The service has such state of the art, mobile-oriented features as city name guessing after just a few letters; “confidence scores” of local businesses from Localeze; Web and Wikipedia search; landmark/point of interest search; and automatic Skype calling.

I visited Manta last week in his offices, where he acknowledged the glut in IYPs. He showed me that his personal iPhone has 12 IYP apps, filling an entire screen. “I just think that the main IYP companies just don’t get it yet when it comes to getting it right for mobile,” he says.

“The core technology behind most of the IYP platforms isn’t properly optimized and/or structured to serve up quick, local, relevant and personalized search results,” says Manta. “The mobile application that will get it right will move towards a ‘personal advisor’ type system that has the ability to learn, anonymously store and predict your needs based on your search habits and have the ability to offer quick, local, relevant, and personalized information.”

Twitter is also being utilized as a big part of YellowSpaces rollout. @Yellowspaces, for instance, is gathering and reporting industry-specific news for local search and IYP. “Twitter is one of the most effective business tools on the market,” says Manta. “We listen to conversations and share knowledge, via retweeting.
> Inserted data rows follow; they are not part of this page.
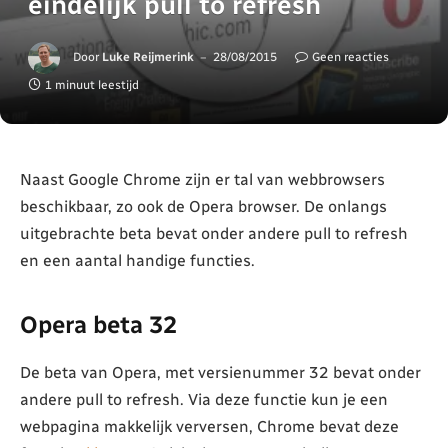
eindelijk pull to refresh
Door
Luke Reijmerink
28/08/2015
Geen reacties
1 minuut leestijd
Naast Google Chrome zijn er tal van webbrowsers
beschikbaar, zo ook de Opera browser. De onlangs
uitgebrachte beta bevat onder andere pull to refresh
en een aantal handige functies.
Opera beta 32
De beta van Opera, met versienummer 32 bevat onder
andere pull to refresh. Via deze functie kun je een
webpagina makkelijk verversen, Chrome bevat deze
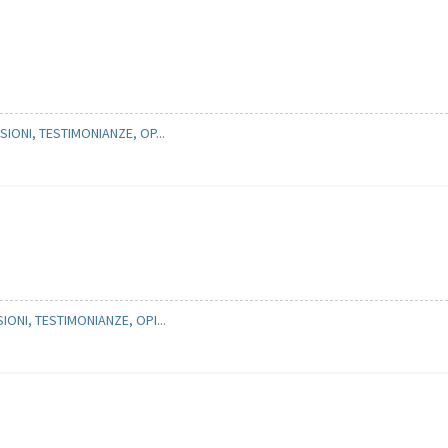
SIONI, TESTIMONIANZE, OP...
IONI, TESTIMONIANZE, OPI...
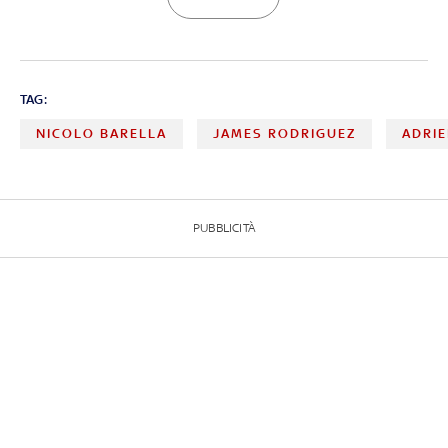
TAG:
NICOLO BARELLA
JAMES RODRIGUEZ
ADRIE
PUBBLICITÀ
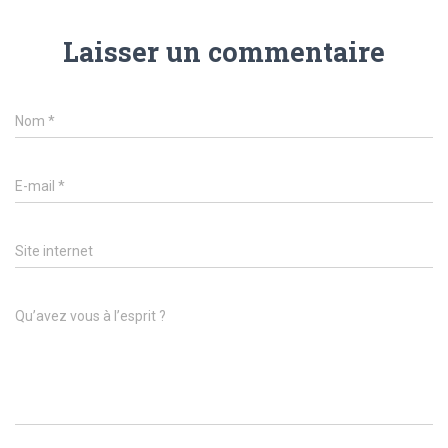
Laisser un commentaire
Nom
*
E-mail
*
Site internet
Qu’avez vous à l’esprit ?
We also use it as a marketing tool.”

Eventually, Manta expects to take YellowSpaces overseas. His ambition? For YellowSpaces to become “the globally-branded local search destination.”

2 thoughts on “YellowSpaces: New IYP Focuses on Mobile-Oriented Features

  1. What are the range of local search players? Also, I’m aware of local search being embedded in a wide range of apps (i.e., Pocket Express). It’s just hard to think of this as a differentiating capability anymore.